Although the protective role linked to infection with a cagA-positive H. pylori strain may be explained by the lower gastric acid output due to the more intense gastric lesions induced by these strains, a direct effect of the more virulent strains may not be ruled out. Thus, one may hypothesize that there is a bacterial product that acts, for example, in the prevention of lower esophageal sphincter relaxation.
Our results also showed that cagA status alone is neither essential nor sufficient in offering protection against GERD. Additional protective factors associated or not associated with cagA status may be considered. Among these, the genetics of the host may be a candidate. In a recent study, Figueiredo et al. (C. Figueiredo, J. C. Machado, R. Seruca, C. Caldas, S. Sousa, R. Carvalho, W. G. Quint, L. van Doorn, F. Carneiro, and M. Sobrinho-Simoes, XIVth Int. Workshop on Gastroduodenal Pathol.
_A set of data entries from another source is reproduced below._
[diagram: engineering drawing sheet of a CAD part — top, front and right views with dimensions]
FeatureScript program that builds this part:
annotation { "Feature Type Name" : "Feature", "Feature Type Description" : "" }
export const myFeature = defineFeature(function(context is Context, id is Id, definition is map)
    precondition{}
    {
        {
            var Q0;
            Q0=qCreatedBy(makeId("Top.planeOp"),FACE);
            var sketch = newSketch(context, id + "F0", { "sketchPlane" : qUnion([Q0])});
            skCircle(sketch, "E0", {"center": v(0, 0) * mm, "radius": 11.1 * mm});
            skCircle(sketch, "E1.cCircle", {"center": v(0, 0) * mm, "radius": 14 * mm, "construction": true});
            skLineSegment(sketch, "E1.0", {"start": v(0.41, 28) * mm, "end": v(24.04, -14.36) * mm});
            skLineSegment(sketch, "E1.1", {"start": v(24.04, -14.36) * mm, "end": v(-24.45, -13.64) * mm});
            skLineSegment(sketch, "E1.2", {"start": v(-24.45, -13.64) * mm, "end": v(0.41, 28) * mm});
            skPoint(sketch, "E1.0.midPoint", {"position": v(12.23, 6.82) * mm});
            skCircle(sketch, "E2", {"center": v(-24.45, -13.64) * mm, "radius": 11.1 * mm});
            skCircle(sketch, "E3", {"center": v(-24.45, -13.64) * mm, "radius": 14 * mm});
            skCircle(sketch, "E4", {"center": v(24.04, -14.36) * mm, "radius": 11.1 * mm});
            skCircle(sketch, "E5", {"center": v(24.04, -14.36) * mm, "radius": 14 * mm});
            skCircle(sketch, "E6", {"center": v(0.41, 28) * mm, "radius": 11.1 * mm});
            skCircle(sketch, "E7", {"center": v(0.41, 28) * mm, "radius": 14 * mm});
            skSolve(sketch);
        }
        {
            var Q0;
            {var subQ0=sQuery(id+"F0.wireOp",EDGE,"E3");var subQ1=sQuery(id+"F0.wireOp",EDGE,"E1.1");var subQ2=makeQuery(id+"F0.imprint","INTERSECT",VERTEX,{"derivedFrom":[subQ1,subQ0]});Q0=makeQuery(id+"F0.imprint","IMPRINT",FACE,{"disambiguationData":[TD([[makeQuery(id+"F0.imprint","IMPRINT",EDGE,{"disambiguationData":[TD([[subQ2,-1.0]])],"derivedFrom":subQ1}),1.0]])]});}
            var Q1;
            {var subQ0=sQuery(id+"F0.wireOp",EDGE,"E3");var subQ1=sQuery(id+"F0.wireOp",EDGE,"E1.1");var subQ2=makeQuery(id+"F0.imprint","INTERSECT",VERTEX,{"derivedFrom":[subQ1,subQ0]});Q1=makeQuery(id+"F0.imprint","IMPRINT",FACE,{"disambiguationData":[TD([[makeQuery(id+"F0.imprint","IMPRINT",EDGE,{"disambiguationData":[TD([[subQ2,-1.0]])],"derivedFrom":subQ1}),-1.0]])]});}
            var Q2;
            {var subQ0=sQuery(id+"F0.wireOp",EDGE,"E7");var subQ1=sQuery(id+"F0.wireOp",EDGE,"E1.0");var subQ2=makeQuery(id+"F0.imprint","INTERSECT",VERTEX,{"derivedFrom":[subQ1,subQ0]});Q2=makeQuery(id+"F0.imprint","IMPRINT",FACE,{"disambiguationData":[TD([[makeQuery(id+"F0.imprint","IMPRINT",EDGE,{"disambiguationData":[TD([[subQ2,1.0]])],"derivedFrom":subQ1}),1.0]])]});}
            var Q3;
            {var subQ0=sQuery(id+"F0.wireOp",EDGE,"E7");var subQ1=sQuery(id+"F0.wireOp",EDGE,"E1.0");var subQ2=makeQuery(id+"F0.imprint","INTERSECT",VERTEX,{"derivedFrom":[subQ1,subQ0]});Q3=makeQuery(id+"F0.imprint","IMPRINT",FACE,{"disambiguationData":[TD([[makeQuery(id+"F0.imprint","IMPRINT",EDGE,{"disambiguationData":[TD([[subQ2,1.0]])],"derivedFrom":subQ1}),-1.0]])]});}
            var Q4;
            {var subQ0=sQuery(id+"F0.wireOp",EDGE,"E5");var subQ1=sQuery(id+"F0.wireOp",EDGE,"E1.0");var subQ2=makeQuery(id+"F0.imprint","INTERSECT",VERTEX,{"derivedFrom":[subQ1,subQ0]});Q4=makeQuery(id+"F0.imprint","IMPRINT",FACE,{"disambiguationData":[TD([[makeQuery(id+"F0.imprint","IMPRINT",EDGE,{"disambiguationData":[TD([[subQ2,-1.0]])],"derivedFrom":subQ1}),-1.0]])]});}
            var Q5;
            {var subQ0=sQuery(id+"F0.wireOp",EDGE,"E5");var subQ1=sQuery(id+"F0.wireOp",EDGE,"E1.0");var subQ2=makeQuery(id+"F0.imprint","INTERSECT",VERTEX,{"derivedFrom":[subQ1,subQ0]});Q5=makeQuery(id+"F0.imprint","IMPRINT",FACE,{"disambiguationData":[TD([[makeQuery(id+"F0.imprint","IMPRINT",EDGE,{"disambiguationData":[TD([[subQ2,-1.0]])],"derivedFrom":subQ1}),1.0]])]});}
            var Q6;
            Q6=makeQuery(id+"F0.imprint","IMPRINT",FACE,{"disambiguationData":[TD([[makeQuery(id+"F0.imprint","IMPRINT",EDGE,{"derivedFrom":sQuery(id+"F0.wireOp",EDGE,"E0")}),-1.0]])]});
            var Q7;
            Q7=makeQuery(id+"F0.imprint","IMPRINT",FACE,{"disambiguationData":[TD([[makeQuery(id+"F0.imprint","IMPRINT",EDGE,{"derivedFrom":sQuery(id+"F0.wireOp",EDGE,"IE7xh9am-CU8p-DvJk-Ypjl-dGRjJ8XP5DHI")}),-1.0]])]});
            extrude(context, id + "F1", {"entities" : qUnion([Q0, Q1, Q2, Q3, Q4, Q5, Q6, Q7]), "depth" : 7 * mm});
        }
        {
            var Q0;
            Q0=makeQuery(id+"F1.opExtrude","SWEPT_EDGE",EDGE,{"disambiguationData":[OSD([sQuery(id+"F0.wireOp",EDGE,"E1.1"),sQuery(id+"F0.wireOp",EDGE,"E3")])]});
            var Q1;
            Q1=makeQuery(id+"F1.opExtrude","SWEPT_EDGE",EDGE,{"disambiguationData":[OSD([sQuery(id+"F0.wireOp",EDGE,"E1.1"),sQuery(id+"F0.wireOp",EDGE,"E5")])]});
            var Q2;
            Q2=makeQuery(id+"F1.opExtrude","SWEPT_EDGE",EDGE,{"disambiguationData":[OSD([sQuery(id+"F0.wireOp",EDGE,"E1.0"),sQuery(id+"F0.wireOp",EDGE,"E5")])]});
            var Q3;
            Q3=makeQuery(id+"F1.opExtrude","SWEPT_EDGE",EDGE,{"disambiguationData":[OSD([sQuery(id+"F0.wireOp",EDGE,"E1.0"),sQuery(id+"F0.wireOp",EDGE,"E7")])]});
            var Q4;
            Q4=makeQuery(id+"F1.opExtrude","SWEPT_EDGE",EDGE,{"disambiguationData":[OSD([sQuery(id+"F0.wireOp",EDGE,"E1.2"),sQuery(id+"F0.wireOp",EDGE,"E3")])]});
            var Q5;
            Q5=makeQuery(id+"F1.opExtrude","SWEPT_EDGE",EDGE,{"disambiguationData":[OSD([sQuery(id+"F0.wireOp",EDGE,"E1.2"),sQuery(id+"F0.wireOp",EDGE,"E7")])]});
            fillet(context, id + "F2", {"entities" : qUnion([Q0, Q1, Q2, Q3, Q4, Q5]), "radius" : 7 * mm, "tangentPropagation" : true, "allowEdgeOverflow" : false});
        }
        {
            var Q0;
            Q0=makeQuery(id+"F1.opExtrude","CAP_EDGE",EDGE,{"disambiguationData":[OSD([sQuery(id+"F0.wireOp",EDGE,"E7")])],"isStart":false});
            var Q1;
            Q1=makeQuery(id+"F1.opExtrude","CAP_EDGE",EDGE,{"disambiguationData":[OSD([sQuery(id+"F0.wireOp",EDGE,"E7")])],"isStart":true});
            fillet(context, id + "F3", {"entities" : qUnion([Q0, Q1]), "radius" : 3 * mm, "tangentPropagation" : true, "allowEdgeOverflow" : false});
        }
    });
H. pylori, Strasbourg, France, abstr. 3/02, p. A13, 2001) have demonstrated that virulence markers of H. pylori strains such as cagA and the interleukin-1 gene polymorphism associated with high levels of interleukin-1ß activity have a synergistic effect in increasing the risk for atrophic gastritis and distal gastric carcinoma. Carriers of these polymorphic genes may be protected against GERD, even though they are at increased risk for distal gastric carcinoma.
In conclusion, we have provided evidence supporting the independent protective roles of cagA-positive H. pylori strains and the degree of corpus gastritis against GERD. Thus, some protective factor(s) linked to cagA-positive H. pylori strains other than gastritis should be evaluated, as should a possible host factor(s) linked to a more intense inflammatory response in the oxyntic mucosa.